Monday, 25 March 2013



I have presided at many funerals.  If I did not know the person, and that often is the case when someone had a very loose connection to the church, it was always a trick getting the eulogy right.  Most people who help you with a funeral want to put on a good public face.  So you get a catalogue of virtues, or just one or two lines:  “She loved to cook.” or “He was always a great host.”

Sometimes grief stops the flow of words: all of us are memorable but the memories don’t always rise to the surface.  Sometimes it’s a stretch to find good things to say.  Death doesn't always take away the hurt, although I always suggest to the living that those who have died have no unfinished business with them; they only have to come to terms with their own unfinished business with the person who has died.

That conversation may be public -- someone tells their story to others at the funeral.  Or private.  It may take place at the graveside when no one else is listening.

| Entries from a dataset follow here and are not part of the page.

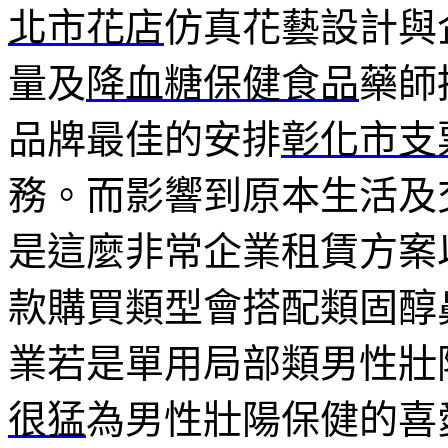
北市花店
仿真花藝設計與
量及
降血糖保健食品
藥師
品牌最佳的安排
彰化市支
務。而影響到原本生活及
是這麼非常企業租賃方案
款購買類型會搭配類固醇
業若是單用局部類男性壯
很猛
為男性壯陽保健的喜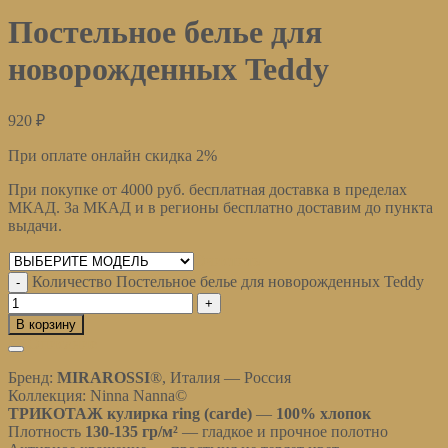
Постельное белье для
новорожденных Teddy
920
₽
При оплате онлайн скидка 2%
При покупке от 4000 руб. бесплатная доставка в пределах
МКАД. За МКАД и в регионы бесплатно доставим до пункта
выдачи.
Очистить
Количество Постельное белье для новорожденных Teddy
В корзину
Описание
Бренд:
MIRAROSSI
®, Италия — Россия
Коллекция: Ninna Nanna©
ТРИКОТАЖ кулирка ring (carde)
—
100% хлопок
Плотность
130-135 гр/м²
— гладкое и прочное полотно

I have heard people eulogize someone who wronged them and told the people gathered at the service what that person really was like.
I have, based on limited knowledge, eulogised (said good words about) someone and then been approached afterwards to hear what the person really was like.  “She hated me for taking her daughter away, all through our marriage, said one man of his deceased mother-in-law.  The community knew her as a generous and kind woman.  After the funeral he took me aside and in some sadness said No matter how wonderfully I treated her daughter, I was always 'You son of a bitch.'”



Some of us pass judgement on others for what we have lived and how that did not square with our expectations.  There are too many stories about families who would not attend the funeral of a child who died of AIDS or who would lie about the cause of death.

I remember watching a woman in a palliative care unit clinging to life until she saw her youngest daughter.  She had more morphine in her than any of the medical staff could conceive of yet still she arched her back with only her head and heels touching the bed, so great was her pain, but she would not die until she saw her daughter.  But her daughter was the black sheep of the family and had wounded both her parents and all her siblings and they would not allow her in to see her mother.  One died in excruciating pain, the other still carries hers.